Keypoint correspondence data:
------------------------------------------------------------
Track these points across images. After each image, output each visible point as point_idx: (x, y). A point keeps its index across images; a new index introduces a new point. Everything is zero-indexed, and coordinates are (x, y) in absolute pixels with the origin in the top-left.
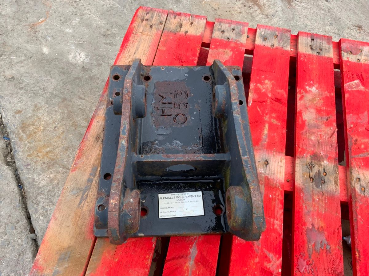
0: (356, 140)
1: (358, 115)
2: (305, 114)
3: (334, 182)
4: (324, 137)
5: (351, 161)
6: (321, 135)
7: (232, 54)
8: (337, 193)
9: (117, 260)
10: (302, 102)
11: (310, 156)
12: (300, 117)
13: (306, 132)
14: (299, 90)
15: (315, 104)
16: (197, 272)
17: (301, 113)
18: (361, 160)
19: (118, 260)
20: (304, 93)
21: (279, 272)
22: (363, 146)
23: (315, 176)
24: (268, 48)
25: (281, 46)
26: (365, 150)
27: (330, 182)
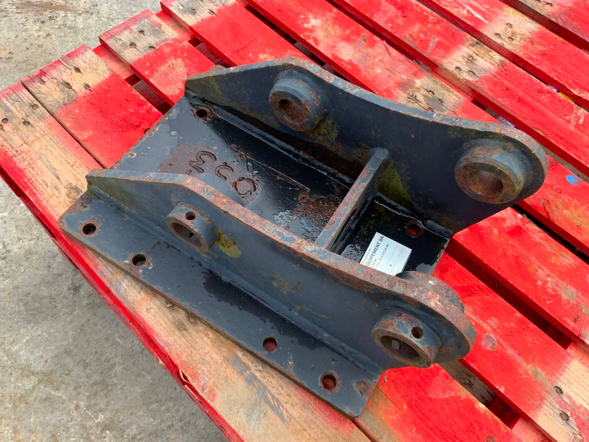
0: (410, 35)
1: (380, 10)
2: (341, 54)
3: (447, 92)
4: (385, 59)
5: (433, 59)
6: (380, 60)
7: (183, 60)
8: (461, 99)
9: (405, 407)
10: (321, 44)
11: (400, 90)
12: (342, 62)
13: (366, 70)
14: (302, 35)
15: (335, 35)
16: (476, 309)
17: (336, 57)
18: (437, 50)
19: (407, 405)
20: (311, 34)
21: (521, 219)
22: (422, 36)
23: (428, 105)
24: (210, 20)
25: (221, 5)
26: (428, 37)
27: (445, 95)
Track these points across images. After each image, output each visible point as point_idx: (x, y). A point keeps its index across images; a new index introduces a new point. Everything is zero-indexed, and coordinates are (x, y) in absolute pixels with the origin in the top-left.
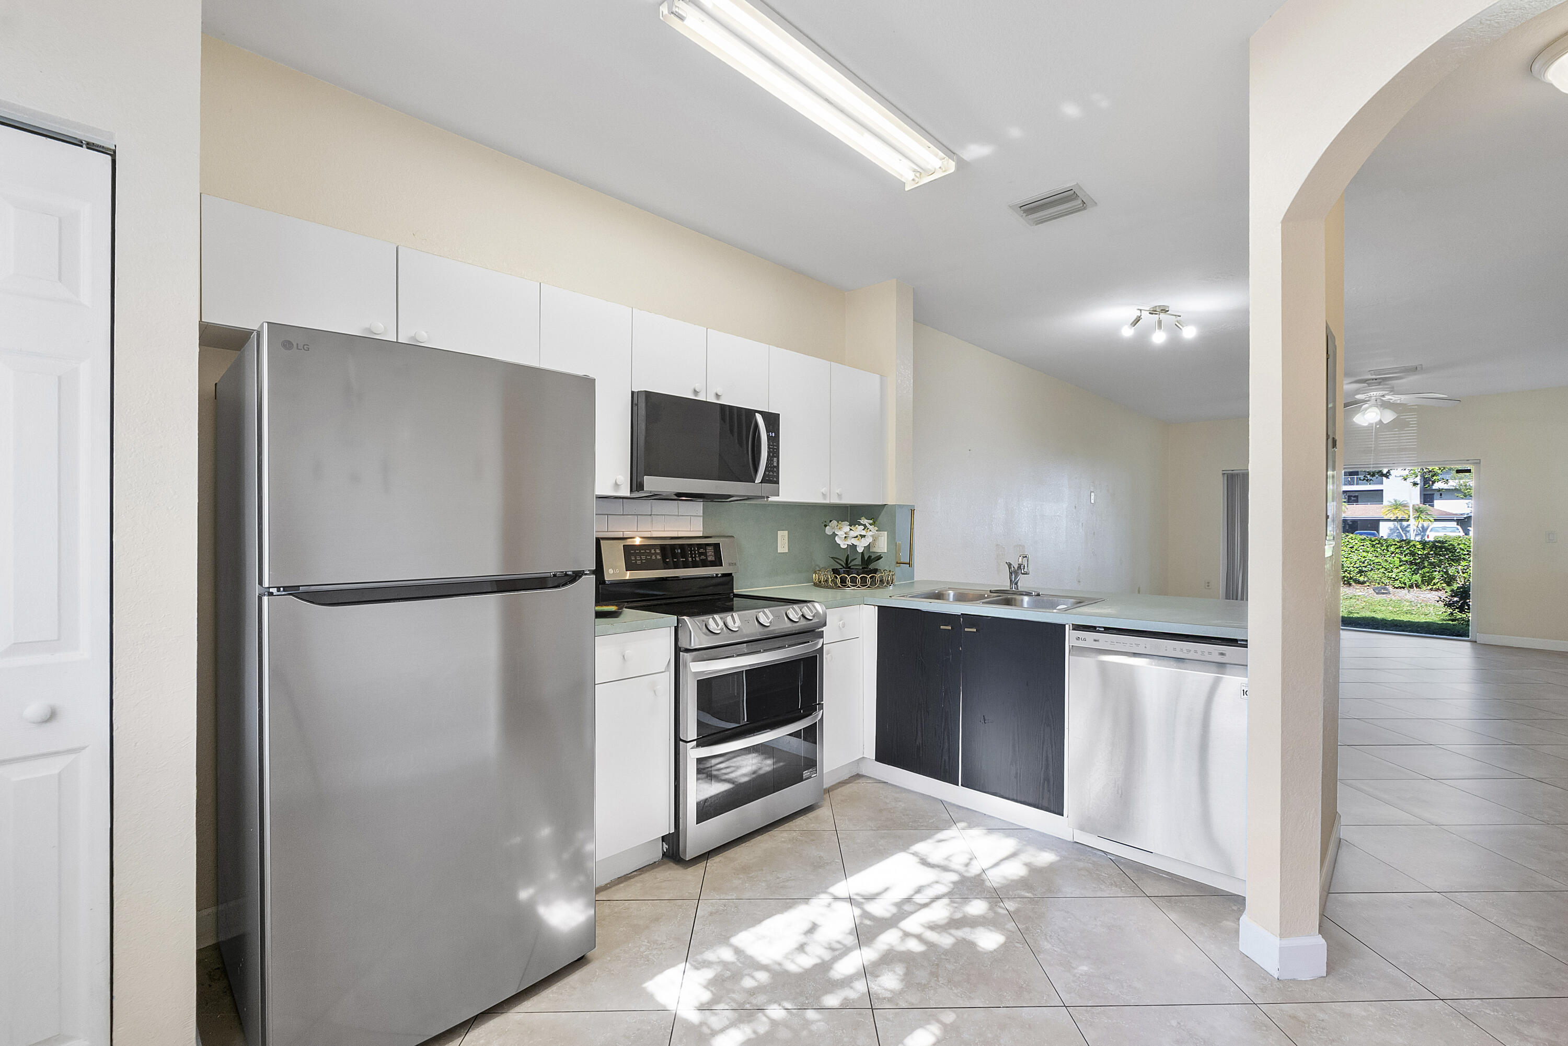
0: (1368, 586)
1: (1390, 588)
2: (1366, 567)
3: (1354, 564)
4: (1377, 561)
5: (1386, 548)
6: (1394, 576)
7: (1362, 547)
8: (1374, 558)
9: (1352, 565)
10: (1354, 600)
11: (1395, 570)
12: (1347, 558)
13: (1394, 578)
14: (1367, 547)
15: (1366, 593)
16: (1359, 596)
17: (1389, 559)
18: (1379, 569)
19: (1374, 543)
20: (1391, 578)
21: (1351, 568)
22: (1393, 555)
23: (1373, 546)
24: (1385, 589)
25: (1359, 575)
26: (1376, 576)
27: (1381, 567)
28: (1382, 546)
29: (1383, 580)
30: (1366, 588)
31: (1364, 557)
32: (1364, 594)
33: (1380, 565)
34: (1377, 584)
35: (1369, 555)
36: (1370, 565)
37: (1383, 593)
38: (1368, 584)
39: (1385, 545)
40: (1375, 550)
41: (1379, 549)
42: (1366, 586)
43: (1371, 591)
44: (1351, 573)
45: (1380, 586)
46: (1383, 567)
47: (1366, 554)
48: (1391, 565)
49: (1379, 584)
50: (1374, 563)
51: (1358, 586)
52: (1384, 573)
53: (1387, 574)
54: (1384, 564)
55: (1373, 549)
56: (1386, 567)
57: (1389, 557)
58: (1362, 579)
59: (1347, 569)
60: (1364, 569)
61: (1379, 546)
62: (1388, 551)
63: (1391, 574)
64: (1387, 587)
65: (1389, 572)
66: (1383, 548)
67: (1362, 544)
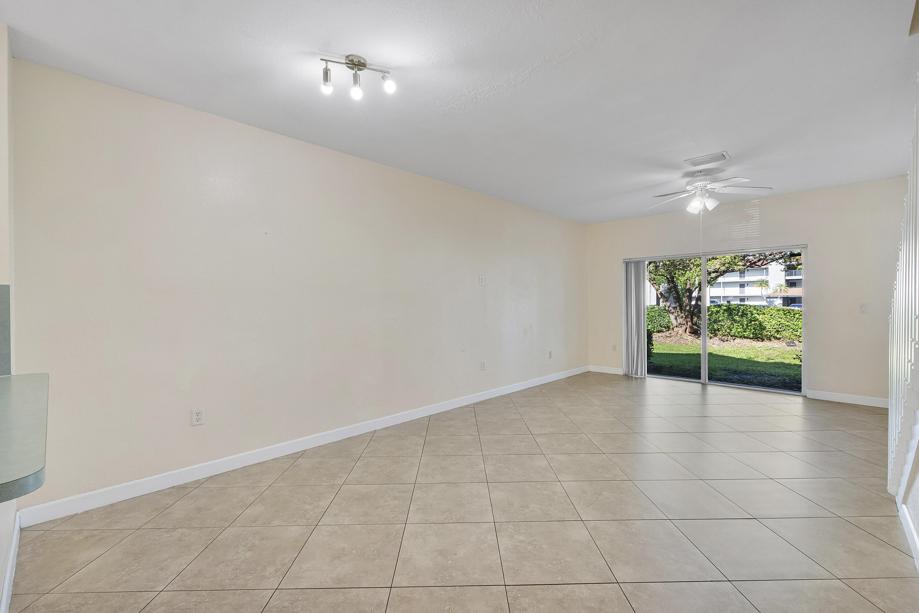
0: (783, 341)
1: (796, 342)
2: (780, 328)
3: (773, 326)
4: (787, 324)
5: (793, 315)
6: (798, 334)
7: (778, 315)
8: (785, 322)
9: (771, 327)
10: (772, 351)
11: (799, 330)
12: (768, 322)
13: (799, 336)
14: (781, 315)
15: (781, 345)
16: (776, 348)
17: (795, 323)
18: (789, 330)
19: (786, 312)
20: (797, 335)
21: (771, 329)
22: (798, 320)
23: (785, 314)
24: (793, 343)
25: (776, 334)
26: (787, 334)
27: (790, 328)
28: (791, 314)
29: (791, 337)
30: (781, 342)
31: (779, 322)
32: (779, 346)
33: (790, 327)
34: (788, 339)
35: (783, 320)
36: (783, 327)
37: (792, 346)
38: (782, 339)
39: (792, 314)
40: (786, 317)
41: (788, 316)
42: (781, 341)
43: (784, 344)
44: (771, 332)
45: (790, 341)
46: (791, 328)
47: (781, 319)
48: (797, 327)
49: (789, 339)
50: (785, 326)
51: (776, 341)
52: (792, 332)
53: (794, 333)
54: (792, 326)
55: (785, 316)
56: (793, 328)
57: (796, 321)
58: (778, 336)
59: (769, 329)
60: (780, 329)
61: (789, 314)
62: (794, 317)
63: (796, 333)
64: (795, 341)
65: (795, 331)
66: (791, 316)
67: (778, 313)
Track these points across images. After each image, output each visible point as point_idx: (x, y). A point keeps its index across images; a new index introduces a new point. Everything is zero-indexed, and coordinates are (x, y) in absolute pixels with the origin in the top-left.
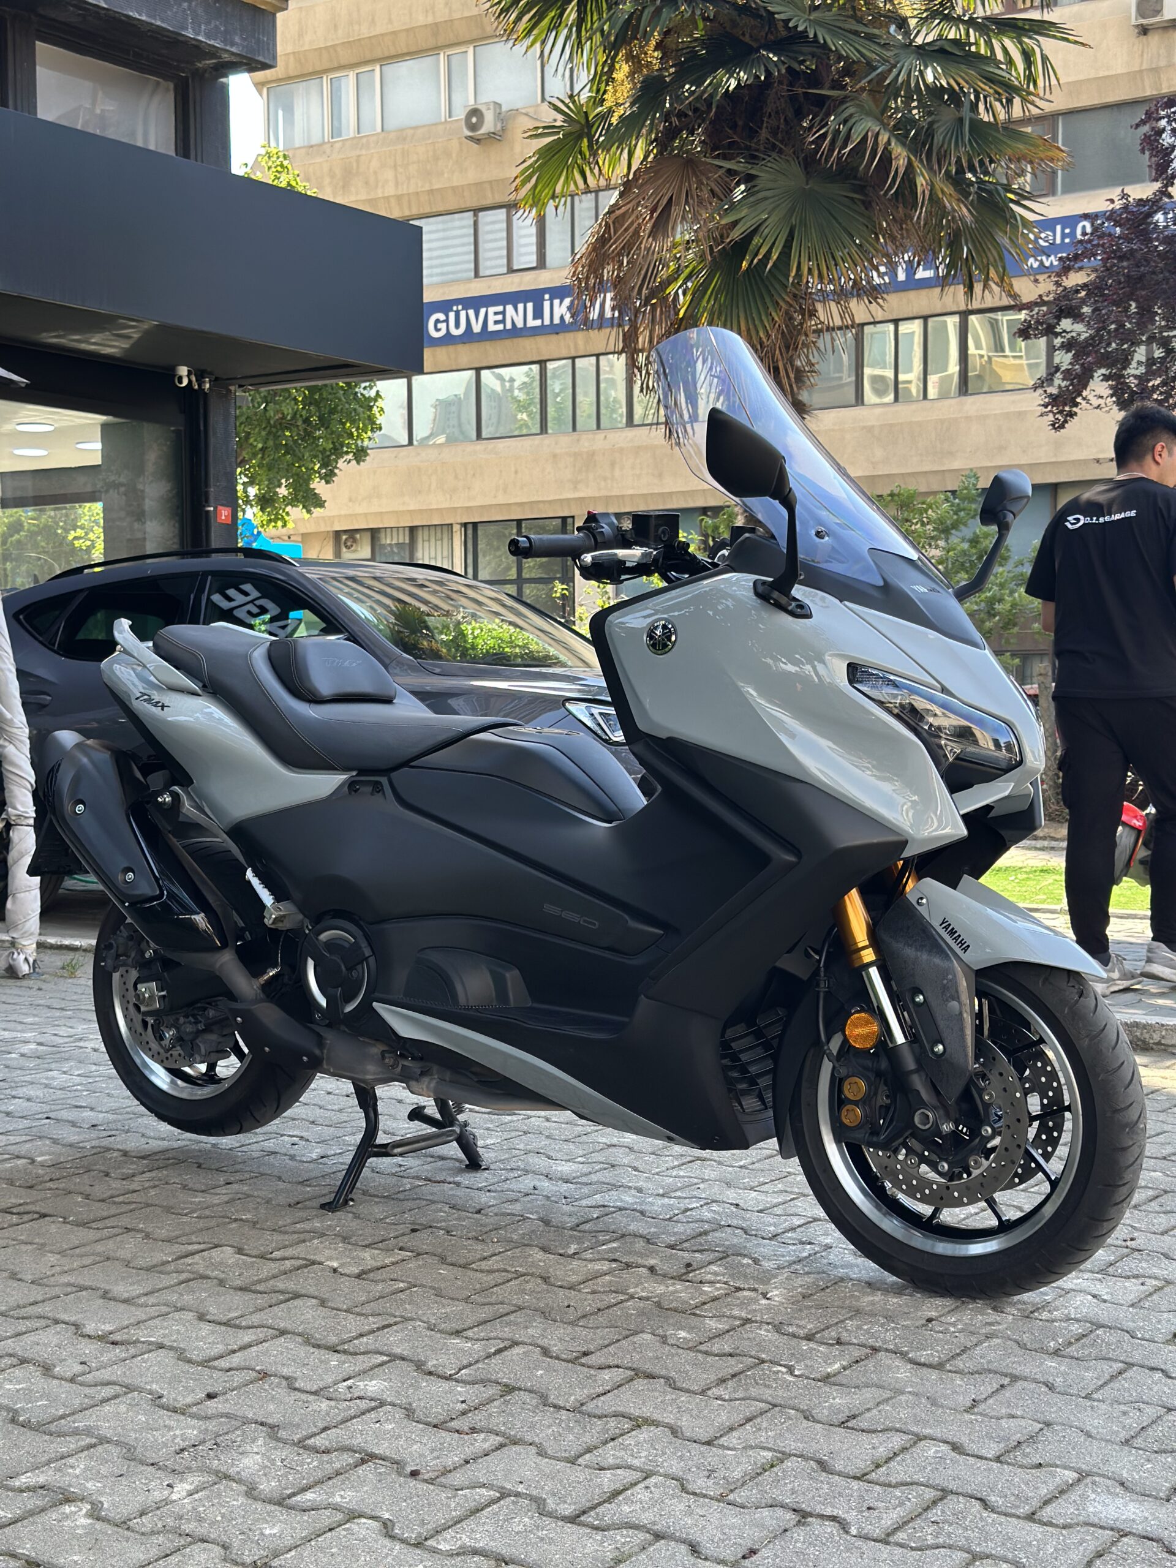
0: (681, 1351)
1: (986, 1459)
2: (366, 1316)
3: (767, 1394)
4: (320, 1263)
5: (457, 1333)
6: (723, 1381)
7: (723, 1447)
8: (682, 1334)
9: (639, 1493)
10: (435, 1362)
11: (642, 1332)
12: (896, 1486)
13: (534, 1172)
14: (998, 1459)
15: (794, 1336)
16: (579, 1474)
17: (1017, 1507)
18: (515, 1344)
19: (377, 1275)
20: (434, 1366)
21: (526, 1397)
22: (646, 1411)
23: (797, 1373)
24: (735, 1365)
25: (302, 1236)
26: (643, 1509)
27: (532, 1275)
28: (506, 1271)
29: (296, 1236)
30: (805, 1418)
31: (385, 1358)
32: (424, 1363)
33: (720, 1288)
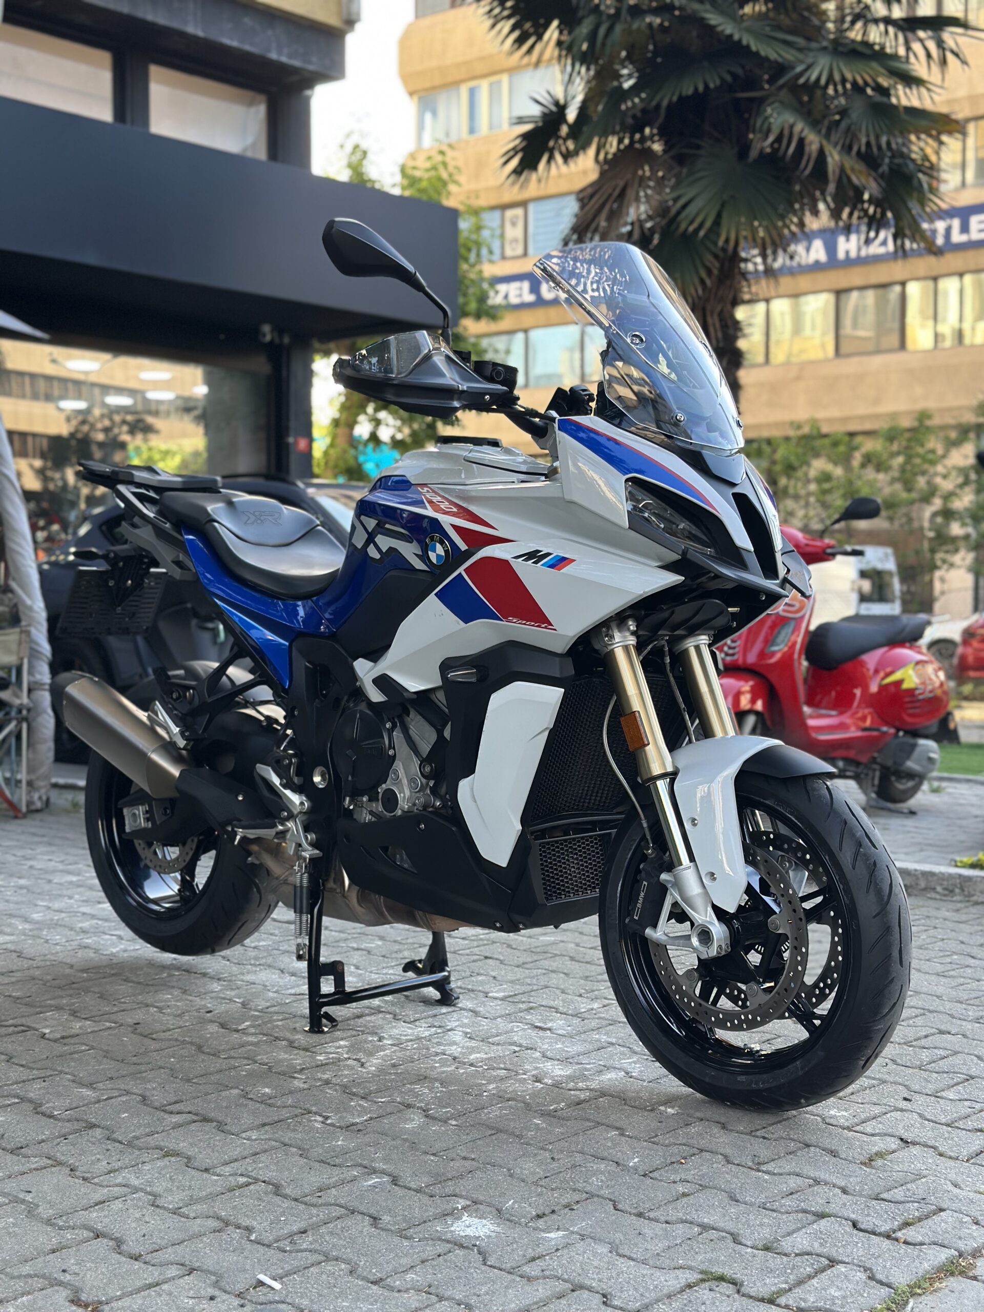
------------------------------------------------------------
Task details:
Arrange every line of the entries above as a numbered list, leaving out blank lines and the picture markers.

Answer space:
1. Track these points across images. After each image, output each visible point as point_idx: (x, y). A point keeps its index across images; a new index introduces a new point. Everything is zero-indexed, and coordinates are (x, y) in absolute pixels with the origin in the top-left.
2. 0: (356, 140)
3. 1: (358, 115)
4. 2: (305, 114)
5. 3: (334, 182)
6. 4: (324, 137)
7. 5: (351, 161)
8. 6: (321, 135)
9. 7: (232, 54)
10. 8: (337, 193)
11. 9: (117, 260)
12. 10: (302, 102)
13. 11: (310, 156)
14. 12: (300, 117)
15. 13: (306, 132)
16. 14: (299, 90)
17. 15: (315, 104)
18. 16: (197, 272)
19. 17: (301, 113)
20. 18: (361, 160)
21. 19: (118, 260)
22. 20: (304, 93)
23. 21: (279, 272)
24. 22: (363, 146)
25. 23: (315, 176)
26. 24: (268, 48)
27. 25: (281, 46)
28. 26: (365, 150)
29. 27: (330, 182)
30. 0: (410, 35)
31. 1: (380, 10)
32. 2: (341, 54)
33. 3: (447, 92)
34. 4: (385, 59)
35. 5: (433, 59)
36. 6: (380, 60)
37. 7: (183, 60)
38. 8: (461, 99)
39. 9: (405, 407)
40. 10: (321, 44)
41. 11: (400, 90)
42. 12: (342, 62)
43. 13: (366, 70)
44. 14: (302, 35)
45. 15: (335, 35)
46. 16: (476, 309)
47. 17: (336, 57)
48. 18: (437, 50)
49. 19: (407, 405)
50. 20: (311, 34)
51. 21: (521, 219)
52. 22: (422, 36)
53. 23: (428, 105)
54. 24: (210, 20)
55. 25: (221, 5)
56. 26: (428, 37)
57. 27: (445, 95)
58. Track these points across images. After each image, output each visible point as point_idx: (x, y). A point keeps its index across images; a new index introduces a new point. Everything is zero-indexed, and coordinates are (x, y) in absolute pixels with the origin in the top-left.
59. 0: (1368, 586)
60. 1: (1390, 588)
61. 2: (1366, 567)
62. 3: (1354, 564)
63. 4: (1377, 561)
64. 5: (1386, 548)
65. 6: (1394, 576)
66. 7: (1362, 547)
67. 8: (1374, 558)
68. 9: (1352, 565)
69. 10: (1354, 600)
70. 11: (1395, 570)
71. 12: (1347, 558)
72. 13: (1394, 578)
73. 14: (1367, 547)
74. 15: (1366, 593)
75. 16: (1359, 596)
76. 17: (1389, 559)
77. 18: (1379, 569)
78. 19: (1374, 543)
79. 20: (1391, 578)
80. 21: (1351, 568)
81. 22: (1393, 555)
82. 23: (1373, 546)
83. 24: (1385, 589)
84. 25: (1359, 575)
85. 26: (1376, 576)
86. 27: (1381, 567)
87. 28: (1382, 546)
88. 29: (1383, 580)
89. 30: (1366, 588)
90. 31: (1364, 557)
91. 32: (1364, 594)
92. 33: (1380, 565)
93. 34: (1377, 584)
94. 35: (1369, 555)
95. 36: (1370, 565)
96. 37: (1383, 593)
97. 38: (1368, 584)
98. 39: (1385, 545)
99. 40: (1375, 550)
100. 41: (1379, 549)
101. 42: (1366, 586)
102. 43: (1371, 591)
103. 44: (1351, 573)
104. 45: (1380, 586)
105. 46: (1383, 567)
106. 47: (1366, 554)
107. 48: (1391, 565)
108. 49: (1379, 584)
109. 50: (1374, 563)
110. 51: (1358, 586)
111. 52: (1384, 573)
112. 53: (1387, 574)
113. 54: (1384, 564)
114. 55: (1373, 549)
115. 56: (1386, 567)
116. 57: (1389, 557)
117. 58: (1362, 579)
118. 59: (1347, 569)
119. 60: (1364, 569)
120. 61: (1379, 546)
121. 62: (1388, 551)
122. 63: (1391, 574)
123. 64: (1387, 587)
124. 65: (1389, 572)
125. 66: (1383, 548)
126. 67: (1362, 544)
127. 0: (783, 341)
128. 1: (796, 342)
129. 2: (780, 328)
130. 3: (773, 326)
131. 4: (787, 324)
132. 5: (793, 315)
133. 6: (798, 334)
134. 7: (778, 315)
135. 8: (785, 322)
136. 9: (771, 327)
137. 10: (772, 351)
138. 11: (799, 330)
139. 12: (768, 322)
140. 13: (799, 336)
141. 14: (781, 315)
142. 15: (781, 345)
143. 16: (776, 348)
144. 17: (795, 323)
145. 18: (789, 330)
146. 19: (786, 312)
147. 20: (797, 335)
148. 21: (771, 329)
149. 22: (798, 320)
150. 23: (785, 314)
151. 24: (793, 343)
152. 25: (776, 334)
153. 26: (787, 334)
154. 27: (790, 328)
155. 28: (791, 314)
156. 29: (791, 337)
157. 30: (781, 342)
158. 31: (779, 322)
159. 32: (779, 346)
160. 33: (790, 327)
161. 34: (788, 339)
162. 35: (783, 320)
163. 36: (783, 327)
164. 37: (792, 346)
165. 38: (782, 339)
166. 39: (792, 314)
167. 40: (786, 317)
168. 41: (788, 316)
169. 42: (781, 341)
170. 43: (784, 344)
171. 44: (771, 332)
172. 45: (790, 341)
173. 46: (791, 328)
174. 47: (781, 319)
175. 48: (797, 327)
176. 49: (789, 339)
177. 50: (785, 326)
178. 51: (776, 341)
179. 52: (792, 332)
180. 53: (794, 333)
181. 54: (792, 326)
182. 55: (785, 316)
183. 56: (793, 328)
184. 57: (796, 321)
185. 58: (778, 336)
186. 59: (769, 329)
187. 60: (780, 329)
188. 61: (789, 314)
189. 62: (794, 317)
190. 63: (796, 333)
191. 64: (795, 341)
192. 65: (795, 331)
193. 66: (791, 316)
194. 67: (778, 313)
195. Track these points across images. After each image, output each visible point as point_idx: (x, y). A point keeps its index across images; a new index introduces a new point. Everything is zero-indexed, and coordinates are (x, y) in absolute pixels with the origin in the top-left.
196. 0: (681, 1351)
197. 1: (986, 1459)
198. 2: (366, 1316)
199. 3: (767, 1394)
200. 4: (320, 1263)
201. 5: (457, 1333)
202. 6: (723, 1381)
203. 7: (723, 1447)
204. 8: (682, 1334)
205. 9: (639, 1493)
206. 10: (435, 1362)
207. 11: (642, 1332)
208. 12: (896, 1486)
209. 13: (534, 1172)
210. 14: (998, 1459)
211. 15: (794, 1336)
212. 16: (579, 1474)
213. 17: (1017, 1507)
214. 18: (515, 1344)
215. 19: (377, 1275)
216. 20: (434, 1366)
217. 21: (526, 1397)
218. 22: (646, 1411)
219. 23: (797, 1373)
220. 24: (735, 1365)
221. 25: (302, 1236)
222. 26: (643, 1509)
223. 27: (532, 1275)
224. 28: (506, 1271)
225. 29: (296, 1236)
226. 30: (805, 1418)
227. 31: (385, 1358)
228. 32: (424, 1363)
229. 33: (720, 1288)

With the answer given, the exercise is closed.